___ SOURCE PASSAGE
Dear Heather, My husband and I live on an acre in Indianapolis on a street full of large native shade trees (tulips, oaks, maples). Our property had overgrown honeysuckle and 6-foot weeds along the back 15 yards of the property. We had a guy come out and mulch it down last fall, but now wondering what to do with the area as it’s all starting to grow back up. It’s under the shade of multiple large shade trees. — Invaded in Indiana
Bravo, you’ve taken the first step in tackling a big, admirable challenge! Getting invasives under control requires close attention and persistent work over several years. Your back area is large; I’m guessing 4,500 square feet or more. My recommendation is a two-pronged approach: manual invasive removal in a small, expanding patch, combined with timed mowing in the remainder.
In a small patch close to your house, use your favorite plant identification app to sort the natives from the exotics. I identify plants with PictureThis and look at the “Distribution” map for the native range. If it’s green (native) in my area, I celebrate. If it’s blue (exotic) or red (legally considered invasive), I cut or pull it out, depending on the plant and my mood. If it’s exotic and I think it was planted and benign, I test my hunch on the more comprehensive list at the Invasive Plant Atlas of the United States.
Persistence pays
You can imagine how time consuming — and tedious — it will be to scrutinize each plant this way! That’s why I suggest starting with a small area. Once you recognize the thugs in this patch and know their behavior, you’ll become more efficient. For example, stilt grass spreads by seed, so cutting late summer before it goes to seed is an effective control. Amur or bush honeysuckle (Lonicera maackii), on the other hand, outcompetes native plants by leafing out before they do, so it’s best to cut it back in winter or early spring. (For more on how and why to remove invasives, see my article, The Latest on Weeds.)
______
___ INFORMATION SUPPLIED
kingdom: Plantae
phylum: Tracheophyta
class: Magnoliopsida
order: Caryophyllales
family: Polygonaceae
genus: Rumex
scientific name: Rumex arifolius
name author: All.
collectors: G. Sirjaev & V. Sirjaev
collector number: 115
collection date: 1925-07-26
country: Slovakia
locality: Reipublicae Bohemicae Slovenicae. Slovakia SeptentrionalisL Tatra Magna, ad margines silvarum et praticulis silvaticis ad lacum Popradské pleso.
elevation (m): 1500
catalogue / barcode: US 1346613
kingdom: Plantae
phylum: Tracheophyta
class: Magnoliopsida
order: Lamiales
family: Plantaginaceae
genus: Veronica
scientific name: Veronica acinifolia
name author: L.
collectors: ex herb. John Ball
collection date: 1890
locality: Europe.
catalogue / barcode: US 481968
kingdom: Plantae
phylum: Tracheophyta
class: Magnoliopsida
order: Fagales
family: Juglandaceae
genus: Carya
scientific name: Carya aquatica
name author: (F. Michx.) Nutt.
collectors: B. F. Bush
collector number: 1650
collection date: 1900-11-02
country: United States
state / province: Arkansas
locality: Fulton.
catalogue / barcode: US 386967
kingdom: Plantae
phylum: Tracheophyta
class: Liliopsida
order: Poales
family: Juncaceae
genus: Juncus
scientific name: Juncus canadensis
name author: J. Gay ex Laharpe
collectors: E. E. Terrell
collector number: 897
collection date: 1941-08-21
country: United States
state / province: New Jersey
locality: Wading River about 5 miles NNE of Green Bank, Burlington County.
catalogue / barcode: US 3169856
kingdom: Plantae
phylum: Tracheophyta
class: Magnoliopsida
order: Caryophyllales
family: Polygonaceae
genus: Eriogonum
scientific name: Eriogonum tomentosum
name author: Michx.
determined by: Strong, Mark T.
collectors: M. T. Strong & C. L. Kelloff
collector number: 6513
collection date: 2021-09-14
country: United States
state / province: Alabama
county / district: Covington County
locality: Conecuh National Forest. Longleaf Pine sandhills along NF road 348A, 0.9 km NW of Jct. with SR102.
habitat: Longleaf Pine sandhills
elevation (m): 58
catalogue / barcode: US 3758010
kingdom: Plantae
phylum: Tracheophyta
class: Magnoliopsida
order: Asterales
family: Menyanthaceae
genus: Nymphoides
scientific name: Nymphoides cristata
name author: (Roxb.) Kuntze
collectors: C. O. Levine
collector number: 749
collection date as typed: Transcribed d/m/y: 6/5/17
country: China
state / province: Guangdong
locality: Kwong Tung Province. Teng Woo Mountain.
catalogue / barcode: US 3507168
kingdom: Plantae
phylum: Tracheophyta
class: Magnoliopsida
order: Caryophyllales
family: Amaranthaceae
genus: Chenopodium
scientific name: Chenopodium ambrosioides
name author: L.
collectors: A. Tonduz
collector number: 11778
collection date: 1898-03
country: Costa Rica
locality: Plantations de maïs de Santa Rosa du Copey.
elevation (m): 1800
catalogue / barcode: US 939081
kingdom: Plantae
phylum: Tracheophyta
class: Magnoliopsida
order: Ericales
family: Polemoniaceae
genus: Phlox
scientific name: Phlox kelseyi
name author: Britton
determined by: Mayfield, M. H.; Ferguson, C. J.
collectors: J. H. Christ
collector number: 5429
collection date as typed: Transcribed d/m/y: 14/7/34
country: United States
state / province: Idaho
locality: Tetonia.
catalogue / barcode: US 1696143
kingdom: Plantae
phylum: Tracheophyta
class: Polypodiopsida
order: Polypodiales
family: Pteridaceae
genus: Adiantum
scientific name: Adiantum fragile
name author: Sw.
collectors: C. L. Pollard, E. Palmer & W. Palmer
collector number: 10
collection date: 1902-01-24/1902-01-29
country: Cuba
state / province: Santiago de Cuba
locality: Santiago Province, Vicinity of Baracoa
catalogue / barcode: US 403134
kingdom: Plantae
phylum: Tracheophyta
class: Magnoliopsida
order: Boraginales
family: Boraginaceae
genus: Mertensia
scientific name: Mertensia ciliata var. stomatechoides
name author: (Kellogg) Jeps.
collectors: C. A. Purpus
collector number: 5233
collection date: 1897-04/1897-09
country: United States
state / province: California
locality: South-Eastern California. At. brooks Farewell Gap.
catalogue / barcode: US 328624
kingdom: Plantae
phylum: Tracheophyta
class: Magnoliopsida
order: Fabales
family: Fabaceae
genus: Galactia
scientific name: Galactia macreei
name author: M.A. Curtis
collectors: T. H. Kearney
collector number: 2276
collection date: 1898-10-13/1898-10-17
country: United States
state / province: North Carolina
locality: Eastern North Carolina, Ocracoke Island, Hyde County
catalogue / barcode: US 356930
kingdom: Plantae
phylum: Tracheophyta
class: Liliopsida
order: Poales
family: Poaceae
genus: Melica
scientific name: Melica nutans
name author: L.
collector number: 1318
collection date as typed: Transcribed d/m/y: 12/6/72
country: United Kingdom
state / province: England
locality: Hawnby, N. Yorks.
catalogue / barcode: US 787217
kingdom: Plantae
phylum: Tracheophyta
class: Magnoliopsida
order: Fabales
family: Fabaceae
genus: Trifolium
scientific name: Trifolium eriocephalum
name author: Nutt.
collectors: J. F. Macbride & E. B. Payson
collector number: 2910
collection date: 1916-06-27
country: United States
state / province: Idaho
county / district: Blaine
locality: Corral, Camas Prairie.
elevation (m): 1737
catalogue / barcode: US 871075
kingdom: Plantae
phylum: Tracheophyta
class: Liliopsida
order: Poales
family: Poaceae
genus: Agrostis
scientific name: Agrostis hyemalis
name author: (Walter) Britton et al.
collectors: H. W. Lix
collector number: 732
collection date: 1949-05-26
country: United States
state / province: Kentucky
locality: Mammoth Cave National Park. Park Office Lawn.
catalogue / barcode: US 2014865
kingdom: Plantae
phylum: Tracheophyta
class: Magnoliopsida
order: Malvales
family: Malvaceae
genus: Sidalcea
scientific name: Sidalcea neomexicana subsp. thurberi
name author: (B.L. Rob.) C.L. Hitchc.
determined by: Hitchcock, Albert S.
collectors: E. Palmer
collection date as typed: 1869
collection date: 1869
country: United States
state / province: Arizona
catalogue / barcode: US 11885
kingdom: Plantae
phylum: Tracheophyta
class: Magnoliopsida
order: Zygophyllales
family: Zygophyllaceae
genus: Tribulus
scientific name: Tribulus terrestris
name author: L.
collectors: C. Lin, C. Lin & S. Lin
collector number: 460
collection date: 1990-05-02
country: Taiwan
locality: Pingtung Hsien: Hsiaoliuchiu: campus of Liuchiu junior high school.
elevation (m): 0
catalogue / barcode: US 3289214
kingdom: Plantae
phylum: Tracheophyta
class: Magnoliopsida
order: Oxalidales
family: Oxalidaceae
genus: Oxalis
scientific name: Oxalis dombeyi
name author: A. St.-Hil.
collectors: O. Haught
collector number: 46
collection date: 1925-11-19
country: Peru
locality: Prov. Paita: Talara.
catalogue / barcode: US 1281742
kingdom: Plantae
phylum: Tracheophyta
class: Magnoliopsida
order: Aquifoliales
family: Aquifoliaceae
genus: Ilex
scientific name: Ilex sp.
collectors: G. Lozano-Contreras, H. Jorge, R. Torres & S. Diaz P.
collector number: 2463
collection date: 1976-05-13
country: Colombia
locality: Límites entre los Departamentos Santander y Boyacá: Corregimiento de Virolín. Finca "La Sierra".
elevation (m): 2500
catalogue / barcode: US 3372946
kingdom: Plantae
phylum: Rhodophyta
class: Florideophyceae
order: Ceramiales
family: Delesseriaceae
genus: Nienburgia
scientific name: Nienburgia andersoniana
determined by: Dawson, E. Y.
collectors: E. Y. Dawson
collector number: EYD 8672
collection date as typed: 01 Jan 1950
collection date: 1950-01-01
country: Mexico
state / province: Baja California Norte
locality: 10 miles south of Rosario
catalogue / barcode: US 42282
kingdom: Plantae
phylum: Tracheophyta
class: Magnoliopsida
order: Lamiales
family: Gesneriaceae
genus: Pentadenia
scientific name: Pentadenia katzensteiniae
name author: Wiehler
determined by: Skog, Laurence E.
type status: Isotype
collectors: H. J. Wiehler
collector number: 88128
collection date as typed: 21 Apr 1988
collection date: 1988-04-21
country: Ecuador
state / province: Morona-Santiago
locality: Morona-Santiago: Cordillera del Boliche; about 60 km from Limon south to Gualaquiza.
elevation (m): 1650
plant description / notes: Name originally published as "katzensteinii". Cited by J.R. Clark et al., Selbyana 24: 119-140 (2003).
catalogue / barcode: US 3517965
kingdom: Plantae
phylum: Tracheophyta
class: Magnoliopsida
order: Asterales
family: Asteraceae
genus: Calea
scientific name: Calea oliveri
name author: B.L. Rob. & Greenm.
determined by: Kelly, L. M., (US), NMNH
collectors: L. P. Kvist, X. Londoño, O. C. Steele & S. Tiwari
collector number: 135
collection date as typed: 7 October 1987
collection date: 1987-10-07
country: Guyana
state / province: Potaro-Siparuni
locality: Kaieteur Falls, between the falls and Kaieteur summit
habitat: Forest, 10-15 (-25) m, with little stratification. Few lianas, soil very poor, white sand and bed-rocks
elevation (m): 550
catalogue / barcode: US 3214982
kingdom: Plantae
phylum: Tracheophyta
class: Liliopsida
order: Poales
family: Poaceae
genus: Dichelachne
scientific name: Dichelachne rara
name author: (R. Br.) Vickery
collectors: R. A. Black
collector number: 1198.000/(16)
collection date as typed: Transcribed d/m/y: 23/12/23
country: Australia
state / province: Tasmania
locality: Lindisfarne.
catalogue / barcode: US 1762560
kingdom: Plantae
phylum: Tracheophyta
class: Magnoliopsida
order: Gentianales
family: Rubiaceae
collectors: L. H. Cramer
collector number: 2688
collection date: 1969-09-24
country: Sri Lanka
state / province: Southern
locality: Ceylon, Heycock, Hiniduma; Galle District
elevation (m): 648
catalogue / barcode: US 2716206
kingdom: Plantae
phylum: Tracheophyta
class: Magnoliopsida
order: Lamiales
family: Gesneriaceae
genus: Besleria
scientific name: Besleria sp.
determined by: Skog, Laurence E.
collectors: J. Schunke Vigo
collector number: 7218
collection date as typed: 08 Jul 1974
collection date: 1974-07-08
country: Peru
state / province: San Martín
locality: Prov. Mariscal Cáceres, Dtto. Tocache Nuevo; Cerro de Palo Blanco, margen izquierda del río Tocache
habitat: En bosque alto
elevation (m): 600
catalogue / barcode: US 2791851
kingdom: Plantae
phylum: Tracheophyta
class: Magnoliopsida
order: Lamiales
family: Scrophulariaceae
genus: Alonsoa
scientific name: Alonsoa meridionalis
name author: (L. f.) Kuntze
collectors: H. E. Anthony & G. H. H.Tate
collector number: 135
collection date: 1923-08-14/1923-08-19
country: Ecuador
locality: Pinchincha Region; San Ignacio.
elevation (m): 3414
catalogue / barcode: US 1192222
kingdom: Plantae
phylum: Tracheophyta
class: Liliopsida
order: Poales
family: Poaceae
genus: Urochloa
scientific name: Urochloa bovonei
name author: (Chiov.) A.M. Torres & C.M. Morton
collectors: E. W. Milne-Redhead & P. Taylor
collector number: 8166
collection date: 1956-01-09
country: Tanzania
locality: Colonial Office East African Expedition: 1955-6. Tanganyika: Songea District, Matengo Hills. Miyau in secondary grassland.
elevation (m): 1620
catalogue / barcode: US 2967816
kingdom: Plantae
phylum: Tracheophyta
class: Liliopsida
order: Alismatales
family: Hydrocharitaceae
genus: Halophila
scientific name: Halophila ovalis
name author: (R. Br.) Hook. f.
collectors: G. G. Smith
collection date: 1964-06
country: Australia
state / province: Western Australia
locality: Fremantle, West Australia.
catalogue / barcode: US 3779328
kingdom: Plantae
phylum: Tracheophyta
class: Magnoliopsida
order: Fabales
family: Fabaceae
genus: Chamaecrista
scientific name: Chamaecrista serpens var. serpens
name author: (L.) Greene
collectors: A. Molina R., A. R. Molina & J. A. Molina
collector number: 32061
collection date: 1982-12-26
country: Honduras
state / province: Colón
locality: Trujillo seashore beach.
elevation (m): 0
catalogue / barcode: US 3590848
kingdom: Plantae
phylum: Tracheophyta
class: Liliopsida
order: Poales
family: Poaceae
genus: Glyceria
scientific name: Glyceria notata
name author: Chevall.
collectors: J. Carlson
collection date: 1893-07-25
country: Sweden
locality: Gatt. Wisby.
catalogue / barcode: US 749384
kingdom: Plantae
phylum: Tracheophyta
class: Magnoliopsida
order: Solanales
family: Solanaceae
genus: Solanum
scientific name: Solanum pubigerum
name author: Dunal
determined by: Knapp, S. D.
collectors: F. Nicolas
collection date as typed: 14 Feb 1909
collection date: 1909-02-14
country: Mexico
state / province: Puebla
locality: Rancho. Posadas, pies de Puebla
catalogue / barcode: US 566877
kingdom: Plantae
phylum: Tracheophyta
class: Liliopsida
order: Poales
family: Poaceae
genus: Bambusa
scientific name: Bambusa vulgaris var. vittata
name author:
______
PROBLEM TO SOLVE:
Answer these questions using the gardening advice column:
(a) What plant identification app does the columnist use?
(b) How does stilt grass spread?
(c) According to the column, when is it best to cut back Amur or bush honeysuckle?
The records were drawn from a separate source.

COMPLETE OUTPUT:
(a) PictureThis
(b) By seed
(c) In winter or early spring